Director of ISRO’s National Remote Sensing Centre (NRSC), Dr YVN Krishna Murthy told Bangalore Mirror at the 104th Indian Science Congress in Tirupati that they have gathered up to a whopping 17 million gigabytes (or 17 petabytes as 1 petabyte is 1000000 gigabytes) of geospatial data, which is set to cross 50 million GB (50 petabytes) in the next five years with the addition of a more sophisticated constellation of satellites in space to map the Indian sub-continent.
Geospatial data is information about physical objects (in terms of land, crops, water resources, agricultural information, etc) that can be represented by numerical values in a geographic coordinate system. These data have been collected using 21 remote sensing satellites so far – IRS-1A being the first one to be launched on March 17, 1988, and Resourcesat-2A, the last to be launched on December 7, 2016.

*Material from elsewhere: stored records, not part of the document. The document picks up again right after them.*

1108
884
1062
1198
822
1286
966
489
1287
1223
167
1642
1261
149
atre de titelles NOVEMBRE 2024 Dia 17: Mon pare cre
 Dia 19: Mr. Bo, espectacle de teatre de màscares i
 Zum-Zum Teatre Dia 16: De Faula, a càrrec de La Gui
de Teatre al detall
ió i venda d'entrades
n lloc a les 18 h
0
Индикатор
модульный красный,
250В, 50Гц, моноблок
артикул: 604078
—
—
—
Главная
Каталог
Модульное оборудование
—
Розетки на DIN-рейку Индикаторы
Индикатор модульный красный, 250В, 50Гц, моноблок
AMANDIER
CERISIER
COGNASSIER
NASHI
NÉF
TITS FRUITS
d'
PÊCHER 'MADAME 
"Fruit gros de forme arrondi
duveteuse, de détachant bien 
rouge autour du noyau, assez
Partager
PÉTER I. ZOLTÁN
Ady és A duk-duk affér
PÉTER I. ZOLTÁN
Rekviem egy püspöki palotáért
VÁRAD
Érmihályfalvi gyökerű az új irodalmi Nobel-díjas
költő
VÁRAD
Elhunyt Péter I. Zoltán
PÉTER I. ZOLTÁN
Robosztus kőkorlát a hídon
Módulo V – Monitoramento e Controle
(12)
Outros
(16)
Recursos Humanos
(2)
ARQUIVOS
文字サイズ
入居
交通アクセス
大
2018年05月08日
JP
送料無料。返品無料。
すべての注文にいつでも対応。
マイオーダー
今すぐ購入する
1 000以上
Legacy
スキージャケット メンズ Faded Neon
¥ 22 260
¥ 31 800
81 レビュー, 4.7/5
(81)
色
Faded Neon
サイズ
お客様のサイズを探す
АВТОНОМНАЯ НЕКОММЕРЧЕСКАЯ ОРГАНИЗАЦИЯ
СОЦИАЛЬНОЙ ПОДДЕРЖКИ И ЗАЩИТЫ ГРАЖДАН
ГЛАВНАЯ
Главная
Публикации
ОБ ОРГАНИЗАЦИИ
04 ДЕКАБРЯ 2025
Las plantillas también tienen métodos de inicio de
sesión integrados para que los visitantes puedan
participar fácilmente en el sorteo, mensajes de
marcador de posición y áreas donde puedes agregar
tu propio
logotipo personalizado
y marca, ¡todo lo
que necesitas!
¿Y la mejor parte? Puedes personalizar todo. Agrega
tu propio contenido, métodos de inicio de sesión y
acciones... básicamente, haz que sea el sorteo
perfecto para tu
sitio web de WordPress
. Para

The data from Indian Remote Sensing (IRS) satellites are used for various applications of resources survey and management under the National Natural Resources Management System (NNRMS), which include space-based inputs for decentralised planning; national urban information system; ISRO disaster management support programme; biodiversity characterisations at landscape level; pre-harvest crop area and production estimation of major crops; drought monitoring and assessment based on vegetation condition; flood risk zone mapping and flood damage assessment; hydro-geomorphologic maps for locating underground water resources for drilling wells; irrigation command area status monitoring; snow-melt run-off estimates for planning water use in downstream projects; land-use and land cover mapping; urban planning; forest survey; wetland mapping; environmental impact analysis; mineral prospecting; coastal studies; and integrated mission for sustainable development (initiated in 1992) for generating locale-specific prescriptions for integrated land and water resources development in 174 districts.
“There is an immense scope for start-ups. With time, the cost of technology will go down while its scope will only increase,” Murthy said. “Young entrepreneurs can look at our portals to launch start-ups on a consultative basis for users and rake in millions of rupees.”